## Passage provided
☆ ☆ ☆ ☆ ☆

# Qdrant 1.18 - TurboQuant
[**Qdrant 1.18.0 is out!**](https://github.com/qdrant/qdrant/releases/tag/v1.18.0) Let's look at the main features for this version:

**TurboQuant:** A new quantization method that matches scalar quantization's recall at half the memory with faster query throughput, and outperforms binary quantization in recall at equivalent storage budgets.

**Memory Monitoring:** Inspect a collection's disk, RAM, and page cache usage broken down by component (vectors, payload, indexes, and more) via a new Web UI view and API endpoint.

**Adding and Removing Named Vectors:** Add or remove named vectors to an existing collection's schema without having to recreate it.

Additionally, version 1.18 adds two improvements to audit logging: a new API endpoint to query audit logs, and support for request tracing IDs. It also introduces per-collection API metrics and two new strict mode guardrails.

## TurboQuant

![Section 1](/blog/qdrant-1.18.x/section-1.png)

Quantization is a technique that reduces the memory footprint of a vector collection by compressing floating-point values to a lower bit depth. Smaller vectors fit more readily in memory, which speeds up search and lowers infrastructure costs.

Choosing a quantization method means accepting tradeoffs. Binary quantization is fast but requires a centered vector distribution, and accuracy degrades significantly for smaller vectors. Scalar quantization is reliable but compresses only by a factor of four. Product quantization compresses more aggressively, but at the cost of accuracy and speed. There has been no single method that worked well across all vector distributions and dimensions.

Version 1.18 introduces support for [TurboQuant](/documentation/manage-data/quantization/index.md), a new quantization method developed by [Google Research](https://research.google/blog/turboquant-redefining-ai-efficiency-with-extreme-compression/). TurboQuant applies a fast Hadamard rotation to vectors before compression, which redistributes values evenly across coordinates. Because this rotation normalizes the data distribution, TurboQuant works well with any embedding model.

Qdrant's implementation of TurboQuant extends the original algorithm to close the gap between the algorithm's theoretical assumptions and real-world embeddings. A length renormalization step corrects a recall-degrading bias caused by quantization error. A per-coordinate calibration pre-pass fits the data to precomputed codebooks more accurately than expected by theory. Cosine, dot product, and L2 are all supported as first-class distance metrics, removing the unit-sphere restriction of the original paper. And finally, we implemented a highly optimized SIMD acceleration for TurboQuant to achieve maximum performance.

To learn more about Qdrant's TurboQuant implementation, refer to [our article](/articles/turboquant-quantization/index.md).

☆ ☆ ☆ ☆ ☆

## Prompt 1
Please write out the part of the Qdrant 1.18 release notes starting at "Choosing a quantization" and ending at "distributions and dimensions.".
The rows are separate material, unrelated to the Qdrant 1.18 release notes.

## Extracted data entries
☆ ☆ ☆ ☆ ☆

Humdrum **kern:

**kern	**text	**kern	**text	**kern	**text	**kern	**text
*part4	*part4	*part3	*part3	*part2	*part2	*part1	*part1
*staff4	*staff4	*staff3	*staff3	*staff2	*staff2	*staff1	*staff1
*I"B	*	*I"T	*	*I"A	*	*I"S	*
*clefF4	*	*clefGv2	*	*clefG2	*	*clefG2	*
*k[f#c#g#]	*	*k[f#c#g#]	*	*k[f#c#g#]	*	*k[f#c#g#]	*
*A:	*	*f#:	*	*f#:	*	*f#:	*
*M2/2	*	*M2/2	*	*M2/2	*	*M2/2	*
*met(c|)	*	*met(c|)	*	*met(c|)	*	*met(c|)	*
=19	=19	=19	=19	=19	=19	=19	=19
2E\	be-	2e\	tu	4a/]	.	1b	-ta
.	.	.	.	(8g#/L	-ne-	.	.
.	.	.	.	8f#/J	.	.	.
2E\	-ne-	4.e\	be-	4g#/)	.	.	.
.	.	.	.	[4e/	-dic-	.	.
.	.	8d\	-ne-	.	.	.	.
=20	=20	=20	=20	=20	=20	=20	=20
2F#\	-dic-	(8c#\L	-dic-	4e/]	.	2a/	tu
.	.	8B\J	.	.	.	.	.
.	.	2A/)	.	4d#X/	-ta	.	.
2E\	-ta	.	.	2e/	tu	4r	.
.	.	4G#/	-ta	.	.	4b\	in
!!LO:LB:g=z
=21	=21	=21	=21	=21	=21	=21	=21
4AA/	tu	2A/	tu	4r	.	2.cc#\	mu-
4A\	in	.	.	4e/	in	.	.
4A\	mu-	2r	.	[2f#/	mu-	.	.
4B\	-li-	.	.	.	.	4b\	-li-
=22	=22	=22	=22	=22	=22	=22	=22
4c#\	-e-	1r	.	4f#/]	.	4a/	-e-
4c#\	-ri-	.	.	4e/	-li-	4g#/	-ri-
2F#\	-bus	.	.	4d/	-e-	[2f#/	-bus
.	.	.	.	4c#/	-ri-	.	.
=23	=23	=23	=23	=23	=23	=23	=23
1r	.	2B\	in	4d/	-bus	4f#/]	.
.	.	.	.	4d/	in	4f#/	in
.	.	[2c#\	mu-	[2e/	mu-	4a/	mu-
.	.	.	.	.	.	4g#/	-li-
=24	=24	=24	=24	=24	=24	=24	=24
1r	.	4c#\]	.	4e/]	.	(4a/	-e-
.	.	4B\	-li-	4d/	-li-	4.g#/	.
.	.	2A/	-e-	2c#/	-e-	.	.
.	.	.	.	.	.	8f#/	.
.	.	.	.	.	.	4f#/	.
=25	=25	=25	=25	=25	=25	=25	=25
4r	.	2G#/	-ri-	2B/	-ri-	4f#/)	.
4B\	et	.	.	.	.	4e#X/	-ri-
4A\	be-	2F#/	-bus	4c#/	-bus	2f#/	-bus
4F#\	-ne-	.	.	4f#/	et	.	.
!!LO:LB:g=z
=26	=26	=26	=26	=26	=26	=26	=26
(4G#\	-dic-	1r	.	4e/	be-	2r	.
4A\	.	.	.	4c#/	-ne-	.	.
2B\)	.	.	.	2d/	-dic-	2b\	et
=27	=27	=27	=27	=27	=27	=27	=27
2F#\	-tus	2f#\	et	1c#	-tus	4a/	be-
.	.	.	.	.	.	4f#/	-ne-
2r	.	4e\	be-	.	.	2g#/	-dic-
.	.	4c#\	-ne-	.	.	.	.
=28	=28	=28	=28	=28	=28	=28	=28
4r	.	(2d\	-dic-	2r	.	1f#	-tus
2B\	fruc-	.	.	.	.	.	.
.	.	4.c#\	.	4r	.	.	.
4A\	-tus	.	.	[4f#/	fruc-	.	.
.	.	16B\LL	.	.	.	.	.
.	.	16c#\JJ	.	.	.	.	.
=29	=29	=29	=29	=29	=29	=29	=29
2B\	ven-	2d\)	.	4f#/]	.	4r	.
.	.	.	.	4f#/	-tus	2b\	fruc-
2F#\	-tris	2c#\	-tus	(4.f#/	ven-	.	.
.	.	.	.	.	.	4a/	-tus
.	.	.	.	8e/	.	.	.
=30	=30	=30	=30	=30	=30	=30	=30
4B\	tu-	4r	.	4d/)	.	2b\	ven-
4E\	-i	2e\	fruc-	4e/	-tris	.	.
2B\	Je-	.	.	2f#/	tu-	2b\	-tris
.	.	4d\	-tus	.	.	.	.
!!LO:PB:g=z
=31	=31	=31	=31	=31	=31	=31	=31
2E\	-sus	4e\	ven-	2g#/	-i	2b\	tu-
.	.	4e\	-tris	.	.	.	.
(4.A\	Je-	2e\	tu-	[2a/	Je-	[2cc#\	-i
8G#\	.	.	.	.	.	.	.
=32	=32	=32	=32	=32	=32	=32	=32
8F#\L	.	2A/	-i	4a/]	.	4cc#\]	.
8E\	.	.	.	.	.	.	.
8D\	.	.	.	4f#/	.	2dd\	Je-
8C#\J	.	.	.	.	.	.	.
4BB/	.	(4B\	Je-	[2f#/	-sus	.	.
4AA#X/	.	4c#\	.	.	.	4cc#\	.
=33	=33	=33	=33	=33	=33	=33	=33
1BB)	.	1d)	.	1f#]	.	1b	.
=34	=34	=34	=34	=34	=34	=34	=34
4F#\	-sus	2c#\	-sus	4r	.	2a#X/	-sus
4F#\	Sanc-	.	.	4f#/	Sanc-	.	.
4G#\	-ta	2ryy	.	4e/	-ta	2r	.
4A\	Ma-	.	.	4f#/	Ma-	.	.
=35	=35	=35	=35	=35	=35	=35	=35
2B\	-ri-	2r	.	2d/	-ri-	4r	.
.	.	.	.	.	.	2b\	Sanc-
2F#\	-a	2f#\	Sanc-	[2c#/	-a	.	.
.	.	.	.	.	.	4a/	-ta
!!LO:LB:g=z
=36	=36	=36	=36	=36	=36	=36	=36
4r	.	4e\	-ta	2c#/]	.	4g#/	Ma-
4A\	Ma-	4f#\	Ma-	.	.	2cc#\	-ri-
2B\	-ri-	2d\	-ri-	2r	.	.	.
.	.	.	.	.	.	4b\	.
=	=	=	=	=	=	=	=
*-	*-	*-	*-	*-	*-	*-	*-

☆ ☆ ☆ ☆ ☆

## Prompt 2
In how many lines of the rows does the string "fruc" appear, with case counting? Reply with the number alone.

## Reply 1
Choosing a quantization method means accepting tradeoffs. Binary quantization is fast but requires a centered vector distribution, and accuracy degrades significantly for smaller vectors. Scalar quantization is reliable but compresses only by a factor of four. Product quantization compresses more aggressively, but at the cost of accuracy and speed. There has been no single method that worked well across all vector distributions and dimensions.

## Reply 2
4